In my mystery/suspense novel Midnight Hours, the protagonist is recovering from being shot in the back. He lives with pain as he attempts to regain the use of his legs. I used "real" life solutions and experiences in the book.

Vivian Zabel
Brain Cells & Bubble Wrap

9 comments:

Morgan Mandel said...

Good advice. I love those books or TV shows where people got shot or in fights and then bounce back as if nothing happened. Very unrealistic.

Morgan Mandel
http://morganmandel.blogspot.com

Jean Henry Mead said...

Prescription drugs is the theme that runs through my soon-to-be-released novel, Diary of Murder. Most prescriptions are deadly if not carefully monitored and can certainly be used as murder weapons, which my book trailer points out: http://myblogtour.blogspot.com/2009/02/diary-of-murder.html

Vivian Zabel said...

Yes, prescription drugs can be used wrongly or misused, but sometimes they are necessary for people to manage to live.

But my protagonist fights using pain meds, and one of his coping methods was to go online to a game site -- where he met Midnight.

conarnold said...

Vivian, I totally relate to what you say about pain since I have the same conditions as you and am never free from pain either. I think I would wonder if I'd died if I woke up without pain too! I don't write mysteries, but the pain certainly influences my writing. Your writing about a character who is experiencing pain is something the reader can almost feel themselves.

Lee Lofland said...

Morgan - Here's an FYI for you. I was in a shootout with a bank robber a few years ago, and I shot him five times. Each time I shot the robber he fell. But he immediately stood back up and started shooting again. Four of those rounds hit him in the chest, nearly dead center, and one in the side of the head. After the last bullet hit him he started running. He did eventually die, but not before I tackled and handcuffed him.

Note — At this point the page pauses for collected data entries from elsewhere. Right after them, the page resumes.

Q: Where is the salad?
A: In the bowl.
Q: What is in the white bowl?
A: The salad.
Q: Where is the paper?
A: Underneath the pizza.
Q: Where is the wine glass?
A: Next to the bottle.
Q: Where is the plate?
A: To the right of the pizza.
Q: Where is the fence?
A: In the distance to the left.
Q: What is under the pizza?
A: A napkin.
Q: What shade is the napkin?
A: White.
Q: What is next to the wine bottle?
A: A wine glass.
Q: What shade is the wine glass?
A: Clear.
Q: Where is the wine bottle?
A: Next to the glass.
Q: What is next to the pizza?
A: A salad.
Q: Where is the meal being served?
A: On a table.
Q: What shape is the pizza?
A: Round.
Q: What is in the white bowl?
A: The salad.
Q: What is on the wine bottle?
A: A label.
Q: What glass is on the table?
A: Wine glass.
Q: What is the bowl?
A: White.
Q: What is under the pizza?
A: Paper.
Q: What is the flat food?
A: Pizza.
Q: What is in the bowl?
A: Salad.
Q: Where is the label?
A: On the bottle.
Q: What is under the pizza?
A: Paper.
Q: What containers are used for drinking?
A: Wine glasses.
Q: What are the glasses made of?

If I'd read that story in a book I wouldn't have believed it.

Oh, and there's the guy who was shot 33 times and still continued to walk toward officers.

One more - I was stabbed twice one night while attempting to arrest a guy. I still managed to handcuff him and his partner, a big man who tried to free his buddy by hitting me in the head with a board during the scuffle.

Now, if they'd tossed a spider on me I might not have fared as well...

Anne Carter said...

Well, Vivian, that's making lemonade with life's lemons! Taking something so painful and debilitating and mining story enrichment from it! It's a great thought and thanks for sharing it with us.

Anne
http://beacon-street.blogspot.com

Vivian Zabel said...

Hi, Lee, thanks for stopping by. Yes, those examples of unbelievable real life would be considered too "fake" for fiction. What a shame. They are all interesting.

Connie, I'm afraid I would be just like the old woman who knew she had died.

Anne, I do believe in using what we experience to make our characters "real."

Vivian

Dana Fredsti said...

Vivian, I've had chronic migraines all my life and therefore when a character has a weakness like that, I totally relate and yeah, it does make them more three dimensional. I'm sorry you're in such chronic pain!

Vivian Zabel said...

Thanks, Dana, I'm sorry I am, too, but things could be worse. At least my migraines don't hit four times a week or more. There's always some reason to be thankful.